Kolejne generacje iPhone’a, również pozwalające na słuchanie muzyki zakupionej w iTunes, skanibalizowały wręcz iPoda. Od kilku lat patrząc na rozkład zysków Apple przebąkuje się o zamknięciu linii odtwarzaczy muzycznych przez Apple, coraz mniej rentownej gałęzi biznesu.

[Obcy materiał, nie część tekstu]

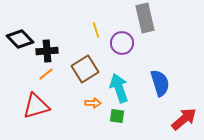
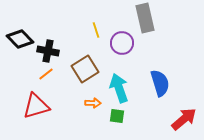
black cross: moved 1 px right; rotated 15 degrees clockwise
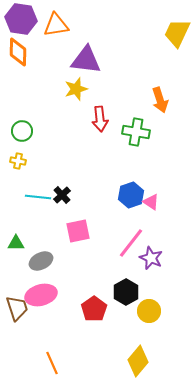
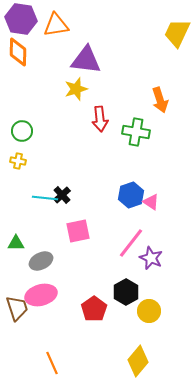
cyan line: moved 7 px right, 1 px down
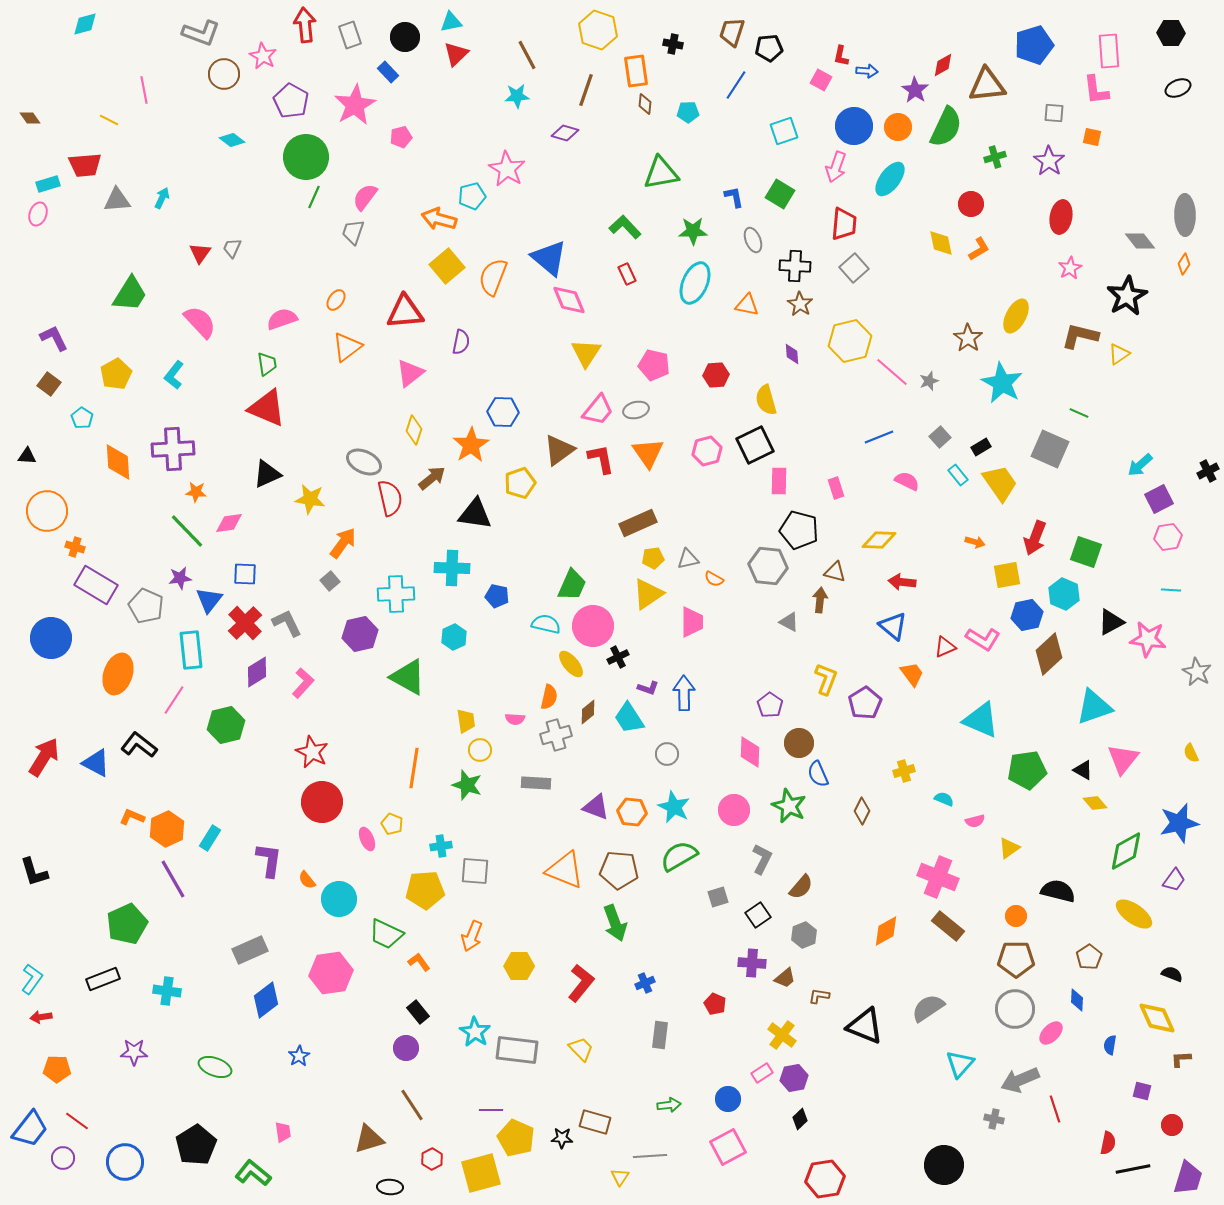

Tim Cook jednak nie chce przekreślać jeszcze iPoda, a zamiast pozbyć się balastu i zrobić miejsce w portfolio produktowym swojej firmy na inne urządzenia, odświeża ostatnią iterację iPoda, czyli dotykowy model iPod touch wyposażony w system iOS.

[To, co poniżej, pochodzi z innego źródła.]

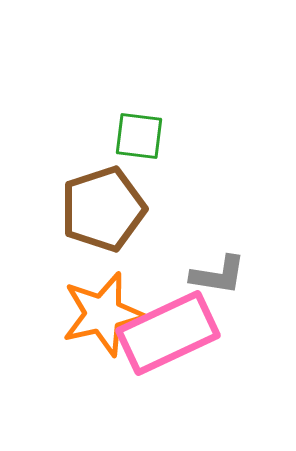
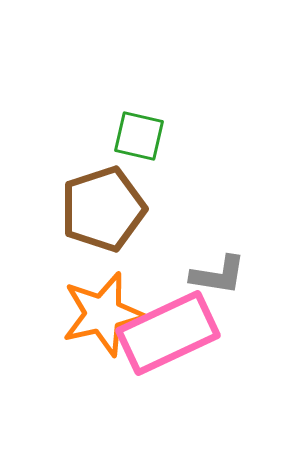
green square: rotated 6 degrees clockwise
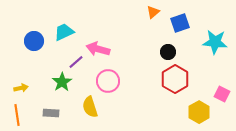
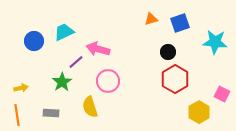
orange triangle: moved 2 px left, 7 px down; rotated 24 degrees clockwise
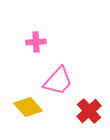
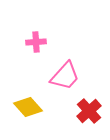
pink trapezoid: moved 7 px right, 5 px up
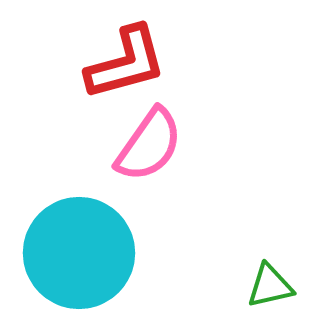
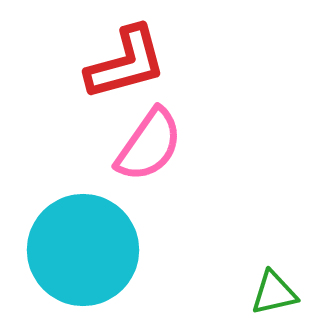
cyan circle: moved 4 px right, 3 px up
green triangle: moved 4 px right, 7 px down
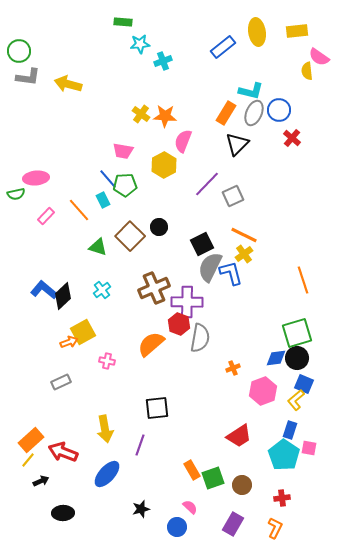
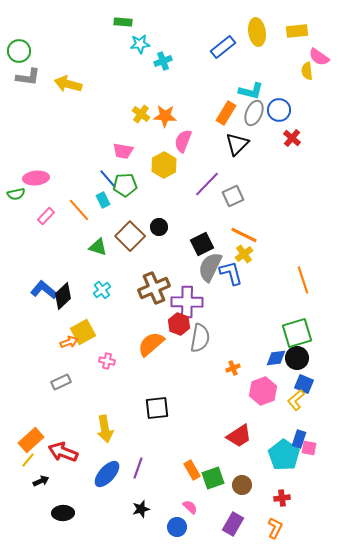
blue rectangle at (290, 430): moved 9 px right, 9 px down
purple line at (140, 445): moved 2 px left, 23 px down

iPod touch to też już urządzenie wielofunkcyjne
Odświeżony dziś iPod touch to ostatni sprzęt z linii iPod, który uciekł formą i możliwościami od “tysiąca piosenek w kieszeni”. Zdecydowanie bliżej mu do innych urządzeń w ofercie - przy ostatnim odświeżeniu tej linii Apple pozycjonowało iPoda touch już zresztą nie jako odtwarzacz muzyczny, ale bardziej jak mini-tablet z aplikacją iTunes, który współdzieli oprogramowanie z iPhone’m i iPadem.
Połączenie możliwości instalacji aplikacji, w tym co bardzo ważne coraz bardziej zaawansowanych mobilnych gier, z niezłym aparatem fotograficznym (i specjalnym uchwytem na rękę!) miało przekonać klientów, że posiadanie takiego urządzenia ma sens. iPod touch to zresztą najtańsze urządzenie pozwalające uzyskać klientom dostęp do zalążka ekosystemu Apple.
Nowy model? Nie do końca
Dzisiaj Apple zaprezentowało nową wersję najtańszego, 16-gigabajtowego iPoda touch. Widać wyraźnie, że producent chce tym urządzeniem skusić użytkowników do wejścia w swój ekosystem usług jak najniższym kosztem. Co bowiem zmieniono oprócz ceny obniżonej z 229 dolarów na 199 dolarów? Odkurzyć markę iPod ma feria kolorów, czyli obudowy dzielące kolorystykę z iPhone’m 5c.
Ma to przemówić zapewne do młodszych użytkowników, których… nie stać na “tańszego” (ciągle nie “taniego”) iPhone’a, ale nie chcą też urządzenia Apple w “smutnej” srebrno-czarno-szarej kolorystyce. Od teraz najtańsze urządzenie z iOS w sprzedaży będzie dostępne nie tylko w wersji srebrnej i odcieniu gwiezdnej szarości, ale też w kolorze żółtym, niebieskim, różowym oraz, na wybranych rynkach, czerwonym - (PRODUCT) Red.
Odtwarzacz muzyczny czy aparat fotograficzny?
Drugą z nowości jest wprowadzenie do iPoda kamery iSight, czyli ich autorskiego systemu optyki pozwalającego robić zdjęcia o wielkości pięciu megapikseli, nagrywającego filmy w jakości 1080p, co pozwoli łatwiej pozycjonować iPoda touch jako względnie tani aparat cyfrowy z funkcjami społecznościowymi. Na pokładzie znajdzie się też znów czterocalowy ekran, nieco przestarzały układ Apple A5 i kamerka do wideo rozmów.
Biorąc pod uwagę cenę taka specyfikacja jest uzasadniona. Jeśli chodzi o oprogramowanie, to nowy iPod touch będzie miał wgrany fabrycznie system iOS 7, a producent zapowiedział też aktualizację do iOS 8 na jesieni. Odświeżone urządzenie trafi do sprzedaży dziś w Stanach Zjednoczonych, a na przestrzeni kolejnych dni lub tygodni trafi też do innych krajów, gdzie działają sklepy Apple lub autoryzowani resellerzy.
Wszystko fajnie, tylko to nadal tylko podgrzewanie atmosfery przed prawdziwie interesującymi premierami, na które pozostało Timowi Cookowi już mało czasu.